EXERCISE: Collect every line of the records below that contains the word "some".
DATA SHOWN Block Start
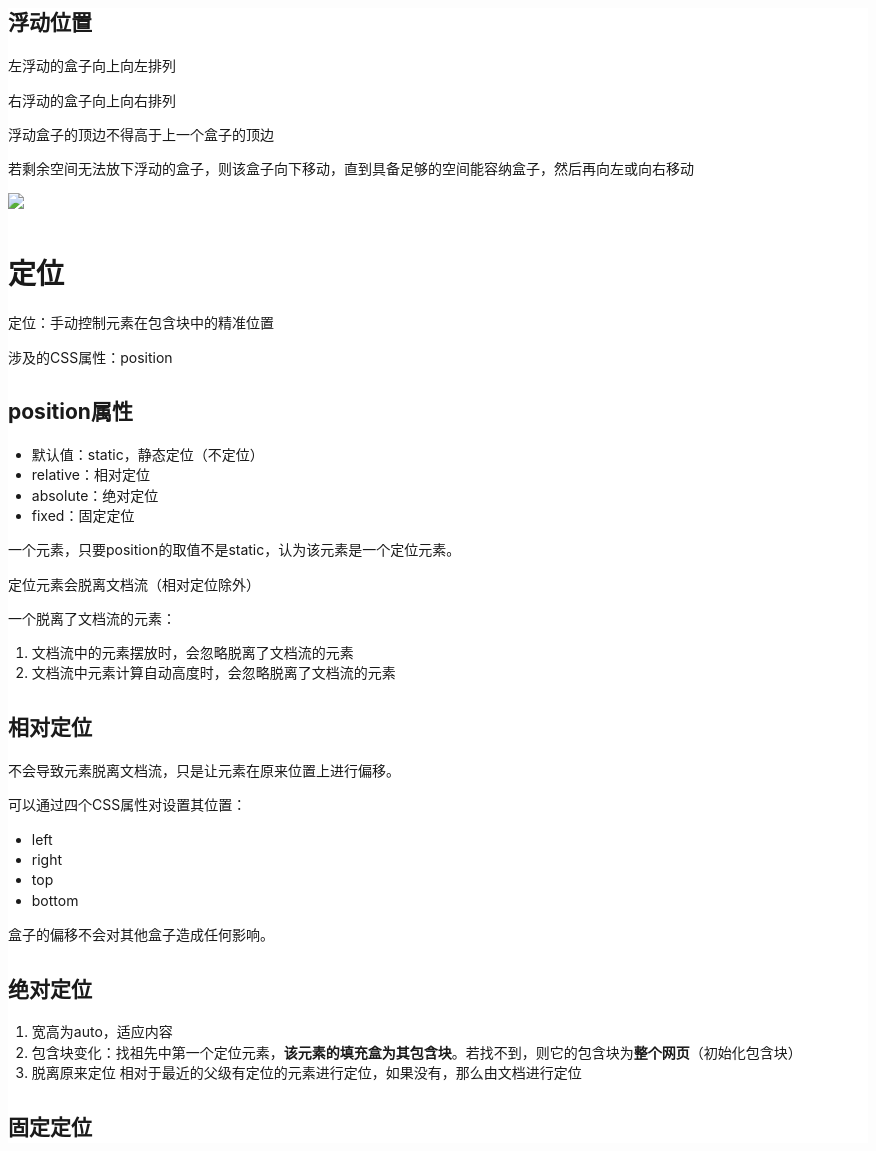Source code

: ## 浮动位置
左浮动的盒子向上向左排列

右浮动的盒子向上向右排列

浮动盒子的顶边不得高于上一个盒子的顶边

若剩余空间无法放下浮动的盒子，则该盒子向下移动，直到具备足够的空间能容纳盒子，然后再向左或向右移动

![](float.gif)

# 定位

定位：手动控制元素在包含块中的精准位置

涉及的CSS属性：position

## position属性

- 默认值：static，静态定位（不定位）
- relative：相对定位
- absolute：绝对定位
- fixed：固定定位

一个元素，只要position的取值不是static，认为该元素是一个定位元素。

定位元素会脱离文档流（相对定位除外）

一个脱离了文档流的元素：

1. 文档流中的元素摆放时，会忽略脱离了文档流的元素
2. 文档流中元素计算自动高度时，会忽略脱离了文档流的元素

## 相对定位

不会导致元素脱离文档流，只是让元素在原来位置上进行偏移。

可以通过四个CSS属性对设置其位置：

- left
- right
- top
- bottom

盒子的偏移不会对其他盒子造成任何影响。

## 绝对定位

1. 宽高为auto，适应内容
2. 包含块变化：找祖先中第一个定位元素，**该元素的填充盒为其包含块**。若找不到，则它的包含块为**整个网页**（初始化包含块）
3. 脱离原来定位 相对于最近的父级有定位的元素进行定位，如果没有，那么由文档进行定位

## 固定定位

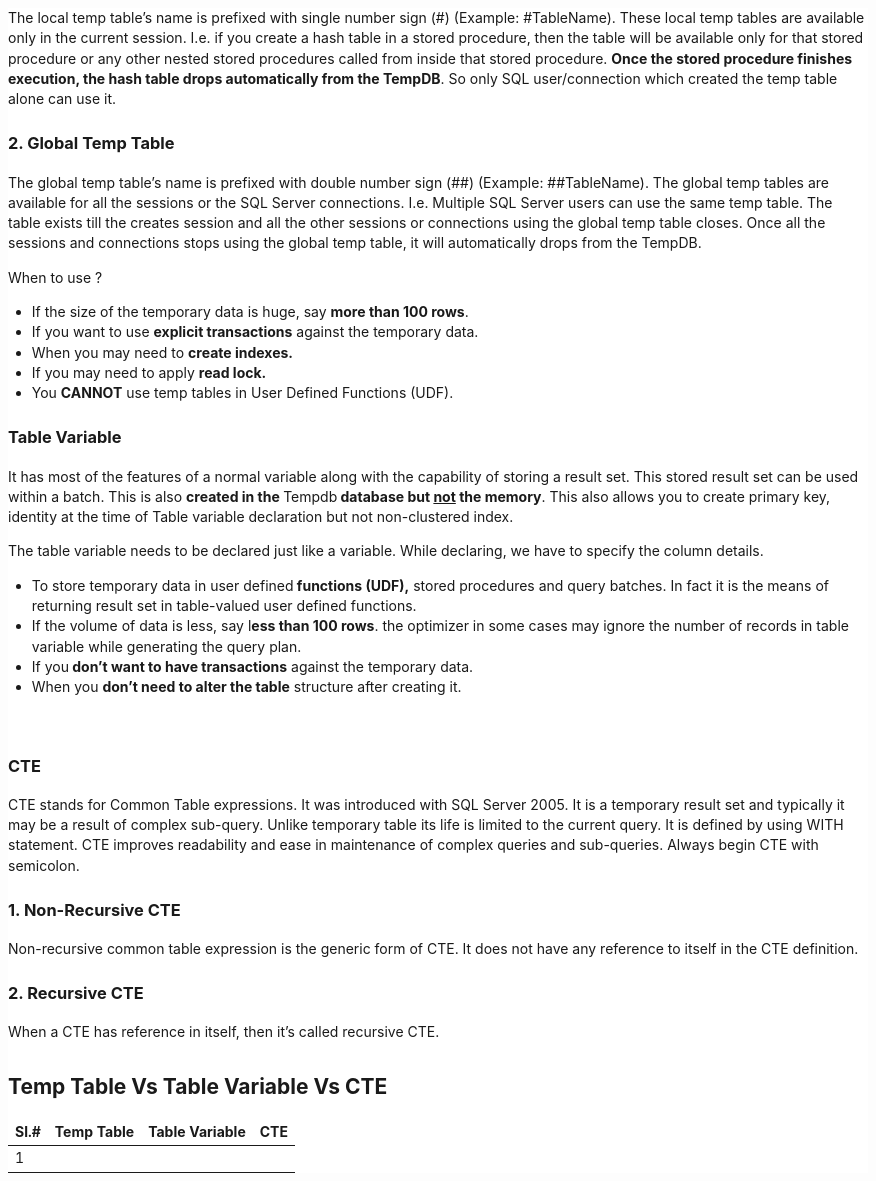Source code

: The local temp table’s name is prefixed with single number sign (#) (Example: #TableName). These local temp tables are available only in the current session. I.e. if you create a hash table in a stored procedure, then the table will be available only for that stored procedure or any other nested stored procedures called from inside that stored procedure. <strong>Once the stored procedure finishes execution, the hash table drops automatically from the TempDB</strong>. So only SQL user/connection which created the temp table alone can use it.
<h3>2. Global Temp Table</h3>
The global temp table’s name is prefixed with double number sign (##) (Example: ##TableName). The global temp tables are available for all the sessions or the SQL Server connections. I.e. Multiple SQL Server users can use the same temp table. The table exists till the creates session and all the other sessions or connections using the global temp table closes. Once all the sessions and connections stops using the global temp table, it will automatically drops from the TempDB.

When to use ?
<ul>
 	<li>If the size of the temporary data is huge, say <strong>more than 100 rows</strong>.</li>
 	<li>If you want to use <strong>explicit transactions</strong> against the temporary data.</li>
 	<li>When you may need to <strong>create indexes.</strong></li>
 	<li>If you may need to apply <strong>read lock.</strong></li>
 	<li>You <strong>CANNOT</strong> use temp tables in User Defined Functions (UDF).</li>
</ul>
<h3>Table Variable</h3>
It has most of the features of a normal variable along with the capability of storing a result set. This stored result set can be used within a batch. This is also <strong>created in the </strong>Tempdb<strong> database but <span style="text-decoration: underline;">not</span> the memory</strong>. This also allows you to create primary key, identity at the time of Table variable declaration but not non-clustered index.

The table variable needs to be declared just like a variable. While declaring, we have to specify the column details.
<ul>
 	<li>To store temporary data in user defined<strong> functions (UDF),</strong> stored procedures and query batches. In fact it is the means of returning result set in table-valued user defined functions.</li>
 	<li>If the volume of data is less, say l<strong>ess than 100 rows</strong>. the optimizer in some cases may ignore the number of records in table variable while generating the query plan.</li>
 	<li>If you<strong> don’t want to have transactions</strong> against the temporary data.</li>
 	<li>When you <strong>don’t need to alter the table</strong> structure after creating it.</li>
</ul>
&nbsp;
<h3>CTE</h3>
CTE stands for Common Table expressions. It was introduced with SQL Server 2005. It is a temporary result set and typically it may be a result of complex sub-query. Unlike temporary table its life is limited to the current query. It is defined by using WITH statement. CTE improves readability and ease in maintenance of complex queries and sub-queries. Always begin CTE with semicolon.
<h3>1. Non-Recursive CTE</h3>
Non-recursive common table expression is the generic form of CTE. It does not have any reference to itself in the CTE definition.
<div class="ad-cnt"></div>
<h3>2. Recursive CTE</h3>
When a CTE has reference in itself, then it’s called recursive CTE.
<h2>Temp Table Vs Table Variable Vs CTE</h2>
<table>
<thead>
<tr>
<td><strong>Sl.#</strong></td>
<td><strong>Temp Table</strong></td>
<td><strong>Table Variable</strong></td>
<td><strong>CTE</strong></td>
</tr>
</thead>
<tbody>
<tr>
<td>1</td>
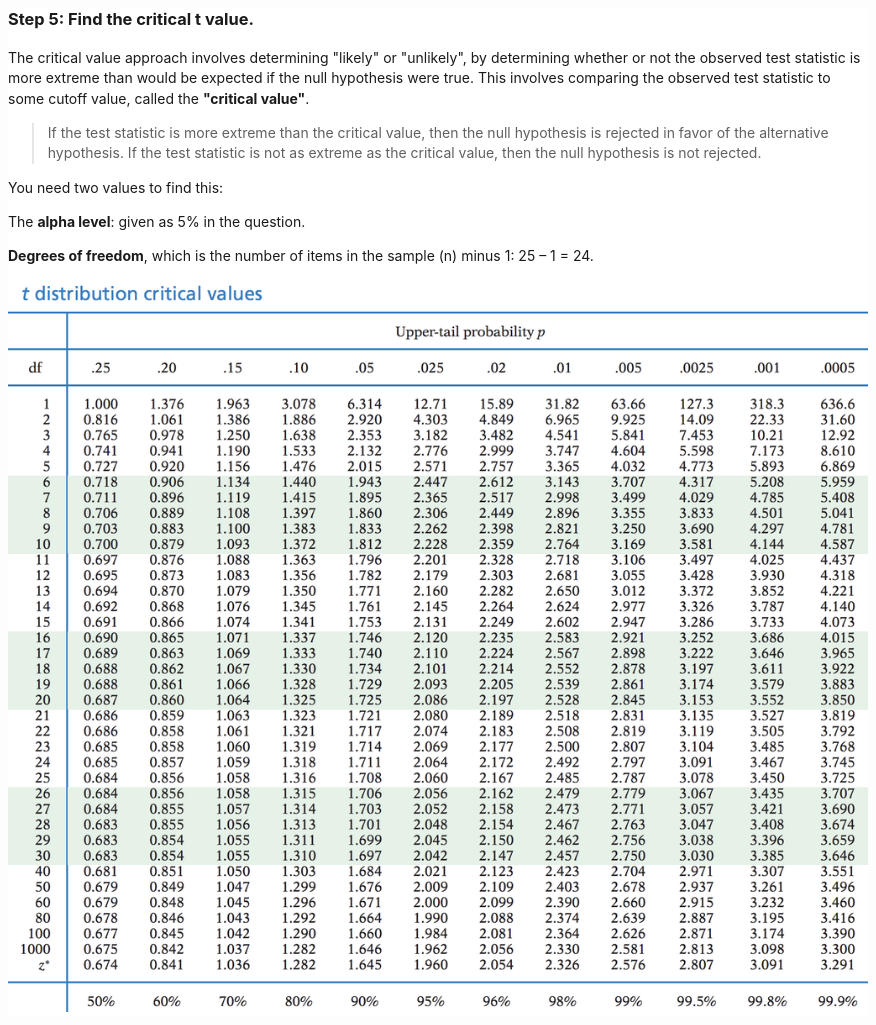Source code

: 
### Step 5: Find the critical t value. 


The critical value approach involves determining "likely" or "unlikely", by determining whether or not the observed test statistic is more extreme than would be expected if the null hypothesis were true. This involves comparing the observed test statistic to some cutoff value, called the **"critical value"**. 
>If the test statistic is more extreme than the critical value, then the null hypothesis is rejected in favor of the alternative hypothesis. If the test statistic is not as extreme as the critical value, then the null hypothesis is not rejected.


You need two values to find this:

The **alpha level**: given as 5% in the question.

**Degrees of freedom**, which is the number of items in the sample (n) minus 1: 25 – 1 = 24.

![t-dist](images/t-dist.png)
DATA SHOWN Block End
RESPONSE TO THE EXERCISE:
 	<li>If the volume of data is less, say l<strong>ess than 100 rows</strong>. the optimizer in some cases may ignore the number of records in table variable while generating the query plan.</li>
The critical value approach involves determining "likely" or "unlikely", by determining whether or not the observed test statistic is more extreme than would be expected if the null hypothesis were true. This involves comparing the observed test statistic to some cutoff value, called the **"critical value"**. 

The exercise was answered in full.